Tony Fernandes claims Caterham's new management team is completely to blame for the problems that threaten the Formula One team's future.
Engavest SA, a group made up of Swiss and Middle Eastern investors, assumed control in July 2014 after Malaysian businessman Fernandes agreed to sell his stake, having founded the group in 2010.
Caterham claimed on Wednesday (22 October) that Fernandes had "refused to comply with [his] legal obligations to transfer [his] shares to the buyer [Engavest]."
On Thursday Engavest insisted that the team remains Fernandes' responsibility.
After tweeting his blunt response to the ongoing situation on Wednesday, Fernandes has officially broken his silence engulfing the Leafield-based group, insisting Engavest's failure to pay "all existing and future creditors" is responsible for the ongoing stand-off.

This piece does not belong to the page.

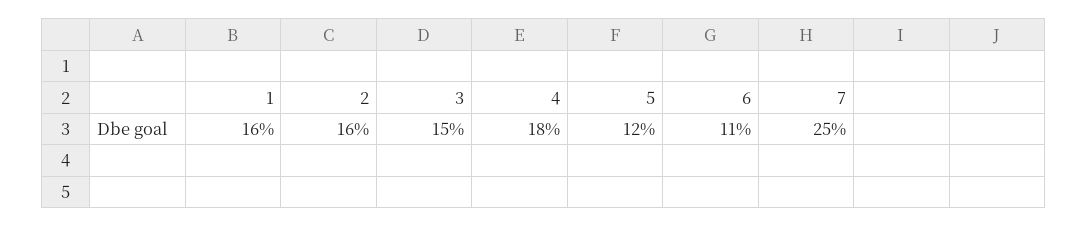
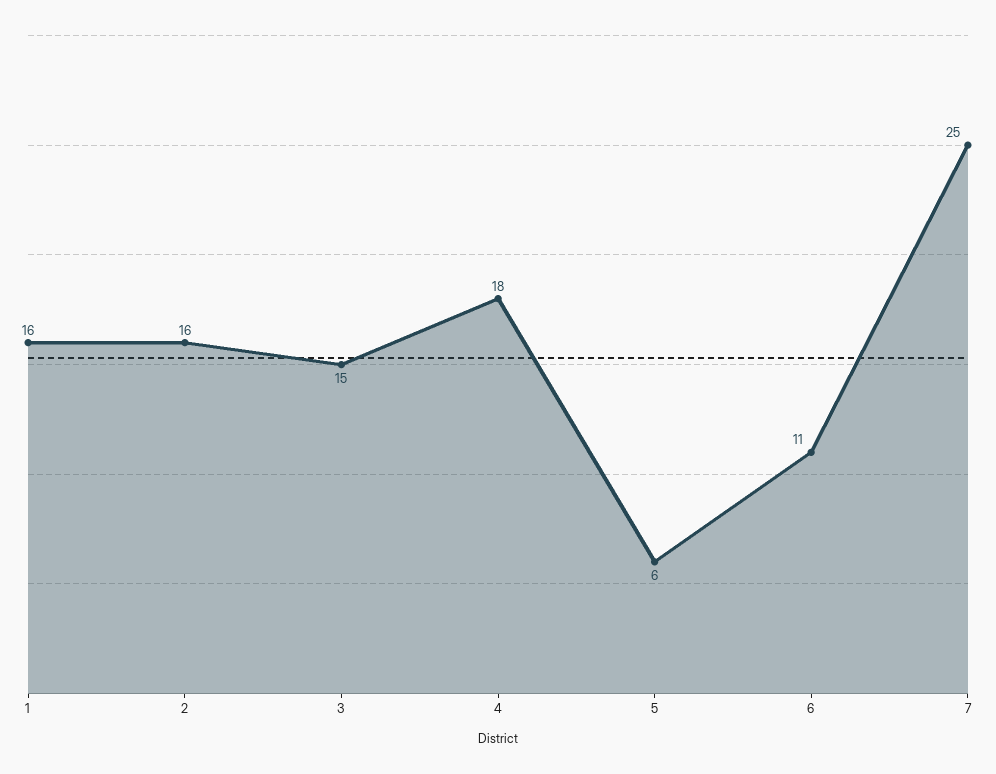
5: 12 -> 6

A statement released on his behalf read:
"We agreed in good faith to sell the shares to a Swiss company named 'Engavest' on the basis that Engavest undertook to pay all of the existing and future creditors, including the staff.
"The continued payment of staff and creditors was so important to me that I ensured that the shares would not be transferred to the new buyers unless they complied with this condition.

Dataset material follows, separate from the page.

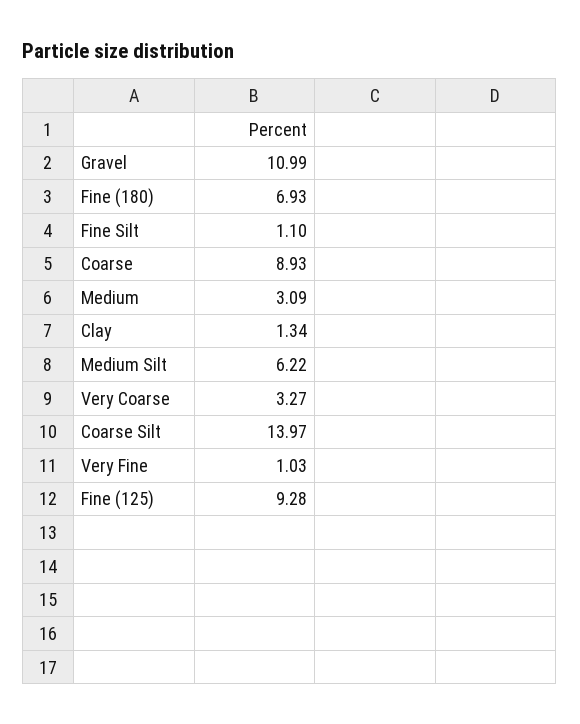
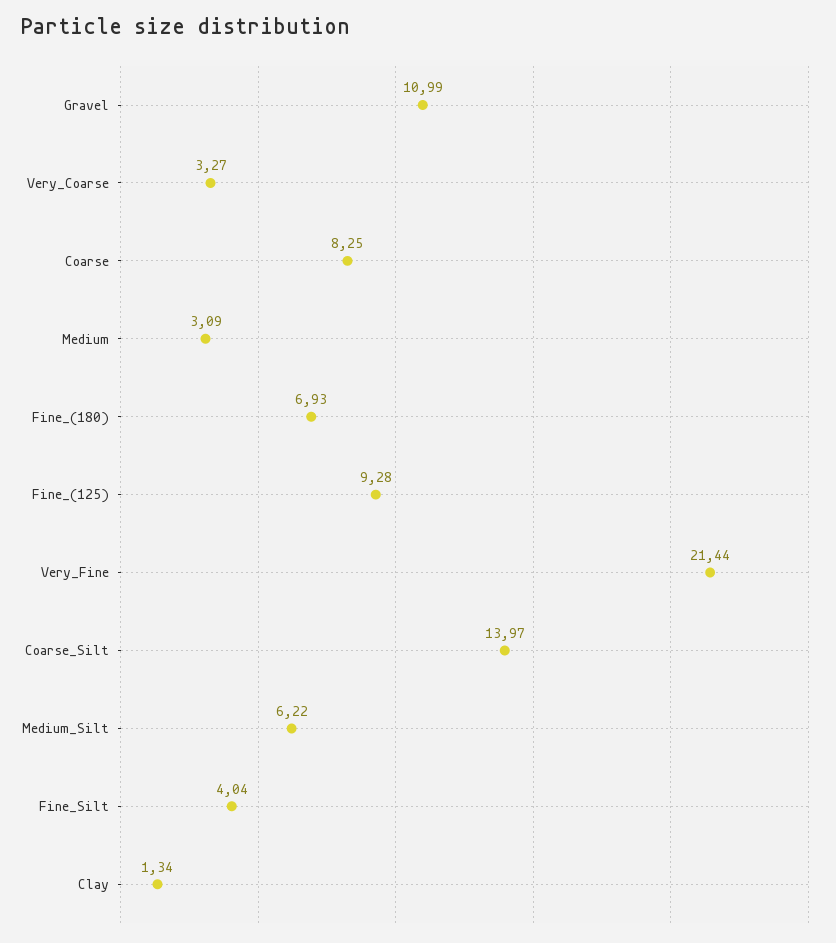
Fine Silt: 1.1 -> 4.04
Coarse: 8.93 -> 8.25
Very Fine: 1.03 -> 21.44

"Sadly, Engavest has failed to comply with any of the conditions in the agreement and Caterham Sports Ltd (the UK operating company of the F1 team) has had to be put into administration by the bank, with large sums owing to numerous creditors.
"Our agreement with Engavest was very clear: There was no legal obligation to transfer the shares to them unless certain conditions - which included paying creditors - were met.
"Those conditions have not been met. Our lawyers have asked Engavest several times to comply with these conditions but they have failed to engage.
"If you agree to buy a business, you must pay its bills. They have breached that promise and now, sadly, it is others such as the employees and the fans of the Caterham F1 team that will suffer if the team ceases to race. I sincerely hope that this will not be the case and that a solution can be found."
Earlier this week, Caterham Sports Limited (CLS), a supplier to the F1 team based at the same facility in Leafield, entered administration. After initially suggesting CSL's closure would not directly affect them, Caterham would later state the administrators' appointment had "devastating effects on the F1 Team's activities."
Administrators overseeing CSL confirmed on Thursday that Caterham employees would remain locked out of its facilities until a resolution was met.
"They can't get into the factory today," Finbarr O'Connell, the administrator now in charge of the facility on behalf a creditor, a Malaysian bank, told Reuters. "They [the team] are using my facilities and haven't paid me."
Caterham's cars driven by Kamui Kobayashi and Marcus Ericsson remain locked in the facilities and will not make the weekend deadline to be shipped to the US unless the issue is resolved soon.